• _Prompt_: Reproduce the entire listing that follows, line for line and character for character, with no additions or omissions.

- - - -

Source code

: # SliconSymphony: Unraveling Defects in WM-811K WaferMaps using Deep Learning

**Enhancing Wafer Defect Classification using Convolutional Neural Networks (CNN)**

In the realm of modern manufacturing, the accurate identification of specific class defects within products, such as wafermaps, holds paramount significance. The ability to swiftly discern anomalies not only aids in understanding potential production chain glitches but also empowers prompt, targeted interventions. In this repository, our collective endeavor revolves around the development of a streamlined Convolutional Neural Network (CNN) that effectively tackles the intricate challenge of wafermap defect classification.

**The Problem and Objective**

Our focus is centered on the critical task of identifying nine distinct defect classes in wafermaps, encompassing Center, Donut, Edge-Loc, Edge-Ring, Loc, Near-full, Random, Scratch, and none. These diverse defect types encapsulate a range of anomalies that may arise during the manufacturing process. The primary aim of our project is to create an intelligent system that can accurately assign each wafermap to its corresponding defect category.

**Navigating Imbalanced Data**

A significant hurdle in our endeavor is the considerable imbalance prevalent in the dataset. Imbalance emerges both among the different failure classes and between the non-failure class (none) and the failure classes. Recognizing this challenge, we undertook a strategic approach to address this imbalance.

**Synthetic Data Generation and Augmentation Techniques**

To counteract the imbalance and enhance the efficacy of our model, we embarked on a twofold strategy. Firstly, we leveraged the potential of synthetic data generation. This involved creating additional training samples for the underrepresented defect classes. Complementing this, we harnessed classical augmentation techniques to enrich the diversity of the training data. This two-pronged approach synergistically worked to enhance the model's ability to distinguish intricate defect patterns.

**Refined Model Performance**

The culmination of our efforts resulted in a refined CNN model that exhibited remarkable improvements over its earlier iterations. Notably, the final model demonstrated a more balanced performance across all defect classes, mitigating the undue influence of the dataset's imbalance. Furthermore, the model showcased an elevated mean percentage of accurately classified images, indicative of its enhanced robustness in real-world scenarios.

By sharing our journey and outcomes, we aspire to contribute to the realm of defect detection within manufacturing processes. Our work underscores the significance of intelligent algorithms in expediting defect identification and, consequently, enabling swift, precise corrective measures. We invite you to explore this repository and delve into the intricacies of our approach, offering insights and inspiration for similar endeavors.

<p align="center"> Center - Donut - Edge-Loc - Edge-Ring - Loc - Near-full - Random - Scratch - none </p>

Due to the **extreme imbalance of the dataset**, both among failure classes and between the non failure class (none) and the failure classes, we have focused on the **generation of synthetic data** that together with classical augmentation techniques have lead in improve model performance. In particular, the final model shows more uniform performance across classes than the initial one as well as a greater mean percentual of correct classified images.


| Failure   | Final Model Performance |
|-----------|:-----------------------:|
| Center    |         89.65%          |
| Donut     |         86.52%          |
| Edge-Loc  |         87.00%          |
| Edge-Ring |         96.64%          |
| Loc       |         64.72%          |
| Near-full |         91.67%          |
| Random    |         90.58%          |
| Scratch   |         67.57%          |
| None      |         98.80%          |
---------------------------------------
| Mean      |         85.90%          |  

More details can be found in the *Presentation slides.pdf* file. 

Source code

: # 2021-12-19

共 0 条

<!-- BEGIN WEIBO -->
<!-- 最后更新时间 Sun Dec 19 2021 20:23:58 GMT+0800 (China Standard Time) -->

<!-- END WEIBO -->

- - - -

• _Expected output_:
Source code

: # SliconSymphony: Unraveling Defects in WM-811K WaferMaps using Deep Learning

**Enhancing Wafer Defect Classification using Convolutional Neural Networks (CNN)**

In the realm of modern manufacturing, the accurate identification of specific class defects within products, such as wafermaps, holds paramount significance. The ability to swiftly discern anomalies not only aids in understanding potential production chain glitches but also empowers prompt, targeted interventions. In this repository, our collective endeavor revolves around the development of a streamlined Convolutional Neural Network (CNN) that effectively tackles the intricate challenge of wafermap defect classification.

**The Problem and Objective**

Our focus is centered on the critical task of identifying nine distinct defect classes in wafermaps, encompassing Center, Donut, Edge-Loc, Edge-Ring, Loc, Near-full, Random, Scratch, and none. These diverse defect types encapsulate a range of anomalies that may arise during the manufacturing process. The primary aim of our project is to create an intelligent system that can accurately assign each wafermap to its corresponding defect category.

**Navigating Imbalanced Data**

A significant hurdle in our endeavor is the considerable imbalance prevalent in the dataset. Imbalance emerges both among the different failure classes and between the non-failure class (none) and the failure classes. Recognizing this challenge, we undertook a strategic approach to address this imbalance.

**Synthetic Data Generation and Augmentation Techniques**

To counteract the imbalance and enhance the efficacy of our model, we embarked on a twofold strategy. Firstly, we leveraged the potential of synthetic data generation. This involved creating additional training samples for the underrepresented defect classes. Complementing this, we harnessed classical augmentation techniques to enrich the diversity of the training data. This two-pronged approach synergistically worked to enhance the model's ability to distinguish intricate defect patterns.

**Refined Model Performance**

The culmination of our efforts resulted in a refined CNN model that exhibited remarkable improvements over its earlier iterations. Notably, the final model demonstrated a more balanced performance across all defect classes, mitigating the undue influence of the dataset's imbalance. Furthermore, the model showcased an elevated mean percentage of accurately classified images, indicative of its enhanced robustness in real-world scenarios.

By sharing our journey and outcomes, we aspire to contribute to the realm of defect detection within manufacturing processes. Our work underscores the significance of intelligent algorithms in expediting defect identification and, consequently, enabling swift, precise corrective measures. We invite you to explore this repository and delve into the intricacies of our approach, offering insights and inspiration for similar endeavors.

<p align="center"> Center - Donut - Edge-Loc - Edge-Ring - Loc - Near-full - Random - Scratch - none </p>

Due to the **extreme imbalance of the dataset**, both among failure classes and between the non failure class (none) and the failure classes, we have focused on the **generation of synthetic data** that together with classical augmentation techniques have lead in improve model performance. In particular, the final model shows more uniform performance across classes than the initial one as well as a greater mean percentual of correct classified images.


| Failure   | Final Model Performance |
|-----------|:-----------------------:|
| Center    |         89.65%          |
| Donut     |         86.52%          |
| Edge-Loc  |         87.00%          |
| Edge-Ring |         96.64%          |
| Loc       |         64.72%          |
| Near-full |         91.67%          |
| Random    |         90.58%          |
| Scratch   |         67.57%          |
| None      |         98.80%          |
---------------------------------------
| Mean      |         85.90%          |  

More details can be found in the *Presentation slides.pdf* file. 

Source code

: # 2021-12-19

共 0 条

<!-- BEGIN WEIBO -->
<!-- 最后更新时间 Sun Dec 19 2021 20:23:58 GMT+0800 (China Standard Time) -->

<!-- END WEIBO -->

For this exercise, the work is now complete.